[CONSIGNE]
Selon l'extrait de décision, pour quelle raison la Cour n'examine-t-elle pas les manquements aux obligations prévues à la partie VII de la LLO ?

5-     Est-ce que la partie défenderesse a respecté les obligations prévues aux parties VII de la LLO dans le cadre de l'adoption et de l'application de la LC et de ses règlements?

[188]         Pour les motifs expliqués précédemment dans l'analyse de la réponse à la question en litige numéro 1, il est clair que la Cour n'a pas juridiction pour examiner les manquements, s'ils existent, aux obligations prévues à la partie VII de la LLO dans le cas de l'adoption et de l'application de la LC et de ses règlements. Il ne sera donc pas nécessaire de discuter de cette question.

6-     Est-ce que les remèdes demandés par la Commissaire sont appropriés?


[189]         Quant à la réponse à cette question, j'aborderai les réparations demandées une à une. D'abord, la partie demanderesse demande qu'une déclaration soit faite par la Cour à l'effet que la partie défenderesse n'a pas respecté ses obligations en vertu de la partie IV et de la partie VII; à cet effet, j'ai déjà mentionné plus haut que mes conclusions étaient à l'effet que la partie défenderesse n'avait pas respecté ses obligations en vertu de la partie IV de la LLO. Quant à la deuxième partie de la déclaration demandée, à l'effet que la partie défenderesse n'aurait pas respecté ses obligations en vertu de la partie VII, elle doit être rejetée pour les motifs exprimés précédemment.

[DONNÉES FOURNIES]
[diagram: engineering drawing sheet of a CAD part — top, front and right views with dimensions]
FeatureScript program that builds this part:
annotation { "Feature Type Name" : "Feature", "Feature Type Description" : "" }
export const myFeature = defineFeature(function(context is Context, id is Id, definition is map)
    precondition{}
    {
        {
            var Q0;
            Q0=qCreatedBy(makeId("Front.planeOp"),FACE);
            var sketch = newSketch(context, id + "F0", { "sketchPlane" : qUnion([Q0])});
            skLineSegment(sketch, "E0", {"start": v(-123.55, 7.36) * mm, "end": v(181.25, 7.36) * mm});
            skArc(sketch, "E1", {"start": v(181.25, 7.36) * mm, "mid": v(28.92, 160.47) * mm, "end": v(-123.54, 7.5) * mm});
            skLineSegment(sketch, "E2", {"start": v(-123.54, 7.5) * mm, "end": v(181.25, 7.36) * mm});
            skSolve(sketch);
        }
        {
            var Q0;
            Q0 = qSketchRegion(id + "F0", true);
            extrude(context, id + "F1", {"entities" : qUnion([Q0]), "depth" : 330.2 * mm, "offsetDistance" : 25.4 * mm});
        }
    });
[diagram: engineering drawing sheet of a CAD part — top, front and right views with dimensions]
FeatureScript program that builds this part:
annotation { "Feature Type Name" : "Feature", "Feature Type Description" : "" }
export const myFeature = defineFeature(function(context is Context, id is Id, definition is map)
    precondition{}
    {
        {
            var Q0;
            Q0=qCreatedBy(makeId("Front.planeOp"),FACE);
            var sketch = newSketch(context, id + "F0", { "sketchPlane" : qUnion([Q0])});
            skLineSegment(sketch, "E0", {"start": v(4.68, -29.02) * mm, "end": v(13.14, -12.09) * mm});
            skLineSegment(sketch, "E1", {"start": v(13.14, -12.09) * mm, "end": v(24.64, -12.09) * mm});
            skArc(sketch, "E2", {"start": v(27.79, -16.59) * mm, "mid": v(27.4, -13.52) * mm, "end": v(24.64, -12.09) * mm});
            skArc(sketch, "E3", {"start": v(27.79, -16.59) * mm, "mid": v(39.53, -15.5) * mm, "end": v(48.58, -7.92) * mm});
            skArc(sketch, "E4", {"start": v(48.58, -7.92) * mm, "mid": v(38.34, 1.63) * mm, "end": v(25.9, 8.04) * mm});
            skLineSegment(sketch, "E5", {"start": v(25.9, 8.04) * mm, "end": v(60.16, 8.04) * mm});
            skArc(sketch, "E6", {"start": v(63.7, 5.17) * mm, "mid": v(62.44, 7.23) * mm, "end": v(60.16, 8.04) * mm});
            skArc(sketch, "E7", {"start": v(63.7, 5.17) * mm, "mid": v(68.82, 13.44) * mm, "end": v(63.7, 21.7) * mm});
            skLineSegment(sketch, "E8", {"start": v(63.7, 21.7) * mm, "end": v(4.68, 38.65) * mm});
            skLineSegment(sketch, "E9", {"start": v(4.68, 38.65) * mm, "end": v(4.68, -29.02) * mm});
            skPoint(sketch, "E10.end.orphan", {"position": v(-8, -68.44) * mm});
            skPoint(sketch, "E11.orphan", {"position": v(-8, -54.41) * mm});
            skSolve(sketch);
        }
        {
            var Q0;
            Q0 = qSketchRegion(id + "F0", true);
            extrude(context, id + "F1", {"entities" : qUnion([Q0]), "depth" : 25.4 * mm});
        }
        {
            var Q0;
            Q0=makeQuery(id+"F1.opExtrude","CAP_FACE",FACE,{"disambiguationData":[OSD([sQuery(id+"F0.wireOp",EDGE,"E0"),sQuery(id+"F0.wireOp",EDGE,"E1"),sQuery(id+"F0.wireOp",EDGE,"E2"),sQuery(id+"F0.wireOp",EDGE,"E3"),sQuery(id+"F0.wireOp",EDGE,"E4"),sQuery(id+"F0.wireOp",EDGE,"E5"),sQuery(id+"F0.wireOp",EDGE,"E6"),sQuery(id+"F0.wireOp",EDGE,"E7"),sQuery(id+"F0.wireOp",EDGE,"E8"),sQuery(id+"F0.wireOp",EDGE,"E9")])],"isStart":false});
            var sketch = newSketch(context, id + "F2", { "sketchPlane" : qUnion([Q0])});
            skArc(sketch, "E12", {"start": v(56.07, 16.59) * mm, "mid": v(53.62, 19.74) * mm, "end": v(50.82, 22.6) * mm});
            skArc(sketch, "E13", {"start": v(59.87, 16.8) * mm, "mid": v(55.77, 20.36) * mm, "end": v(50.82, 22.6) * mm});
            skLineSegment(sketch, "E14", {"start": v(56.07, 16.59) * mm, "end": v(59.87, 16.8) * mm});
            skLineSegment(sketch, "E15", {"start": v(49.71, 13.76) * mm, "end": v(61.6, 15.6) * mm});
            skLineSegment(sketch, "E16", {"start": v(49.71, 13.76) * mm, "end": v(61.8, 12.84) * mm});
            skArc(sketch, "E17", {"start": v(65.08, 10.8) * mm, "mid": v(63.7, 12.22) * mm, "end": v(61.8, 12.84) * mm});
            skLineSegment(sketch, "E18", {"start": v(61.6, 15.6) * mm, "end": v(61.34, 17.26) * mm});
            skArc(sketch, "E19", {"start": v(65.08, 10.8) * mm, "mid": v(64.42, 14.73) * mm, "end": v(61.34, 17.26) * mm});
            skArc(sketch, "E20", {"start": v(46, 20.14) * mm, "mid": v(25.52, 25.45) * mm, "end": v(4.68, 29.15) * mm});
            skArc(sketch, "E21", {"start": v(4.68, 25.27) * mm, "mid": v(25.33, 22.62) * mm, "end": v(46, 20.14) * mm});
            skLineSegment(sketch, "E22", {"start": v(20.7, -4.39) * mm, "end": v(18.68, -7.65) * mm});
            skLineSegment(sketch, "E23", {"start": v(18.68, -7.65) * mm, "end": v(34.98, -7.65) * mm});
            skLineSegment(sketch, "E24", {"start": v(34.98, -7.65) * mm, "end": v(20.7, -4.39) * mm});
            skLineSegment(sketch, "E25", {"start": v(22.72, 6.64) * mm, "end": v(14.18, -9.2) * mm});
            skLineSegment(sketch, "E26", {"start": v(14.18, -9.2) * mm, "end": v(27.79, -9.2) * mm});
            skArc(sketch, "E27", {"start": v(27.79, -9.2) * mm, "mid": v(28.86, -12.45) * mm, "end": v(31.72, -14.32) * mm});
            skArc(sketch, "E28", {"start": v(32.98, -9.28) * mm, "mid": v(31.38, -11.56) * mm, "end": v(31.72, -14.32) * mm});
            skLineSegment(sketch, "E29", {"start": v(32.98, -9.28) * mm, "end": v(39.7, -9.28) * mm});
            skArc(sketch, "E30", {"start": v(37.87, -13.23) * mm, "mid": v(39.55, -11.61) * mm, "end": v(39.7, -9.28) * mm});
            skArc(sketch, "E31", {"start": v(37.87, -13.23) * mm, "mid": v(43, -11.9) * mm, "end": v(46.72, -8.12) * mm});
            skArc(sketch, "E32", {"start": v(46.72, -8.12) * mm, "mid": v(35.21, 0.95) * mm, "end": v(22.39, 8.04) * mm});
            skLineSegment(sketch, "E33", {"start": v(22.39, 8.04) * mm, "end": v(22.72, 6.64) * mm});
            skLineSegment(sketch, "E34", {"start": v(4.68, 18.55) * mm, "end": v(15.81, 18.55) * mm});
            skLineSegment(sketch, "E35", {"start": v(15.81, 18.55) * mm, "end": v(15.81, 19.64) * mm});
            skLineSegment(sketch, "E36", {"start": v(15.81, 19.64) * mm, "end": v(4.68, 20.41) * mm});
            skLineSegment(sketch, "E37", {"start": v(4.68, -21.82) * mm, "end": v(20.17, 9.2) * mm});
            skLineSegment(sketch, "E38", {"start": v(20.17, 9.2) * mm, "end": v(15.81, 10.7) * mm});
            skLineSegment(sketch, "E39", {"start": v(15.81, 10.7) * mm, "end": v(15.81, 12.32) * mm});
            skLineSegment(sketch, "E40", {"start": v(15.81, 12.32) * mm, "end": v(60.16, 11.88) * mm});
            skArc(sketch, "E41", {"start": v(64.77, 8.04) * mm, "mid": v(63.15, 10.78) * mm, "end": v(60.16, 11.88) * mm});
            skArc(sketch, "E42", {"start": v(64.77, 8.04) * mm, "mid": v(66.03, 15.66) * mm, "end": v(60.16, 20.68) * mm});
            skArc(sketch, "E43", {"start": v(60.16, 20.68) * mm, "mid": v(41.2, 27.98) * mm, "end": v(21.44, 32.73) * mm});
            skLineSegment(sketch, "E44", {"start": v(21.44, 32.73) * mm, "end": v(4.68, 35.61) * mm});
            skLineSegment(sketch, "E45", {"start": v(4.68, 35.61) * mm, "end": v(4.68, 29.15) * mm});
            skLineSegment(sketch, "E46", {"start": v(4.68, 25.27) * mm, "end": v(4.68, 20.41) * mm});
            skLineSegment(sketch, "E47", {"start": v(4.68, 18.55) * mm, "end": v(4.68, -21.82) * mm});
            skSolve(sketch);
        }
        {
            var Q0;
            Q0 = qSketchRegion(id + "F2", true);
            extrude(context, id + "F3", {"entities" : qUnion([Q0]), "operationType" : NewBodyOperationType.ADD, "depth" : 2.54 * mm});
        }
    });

[RÉPONSE ATTENDUE]
La Cour n'a pas juridiction pour examiner ces manquements.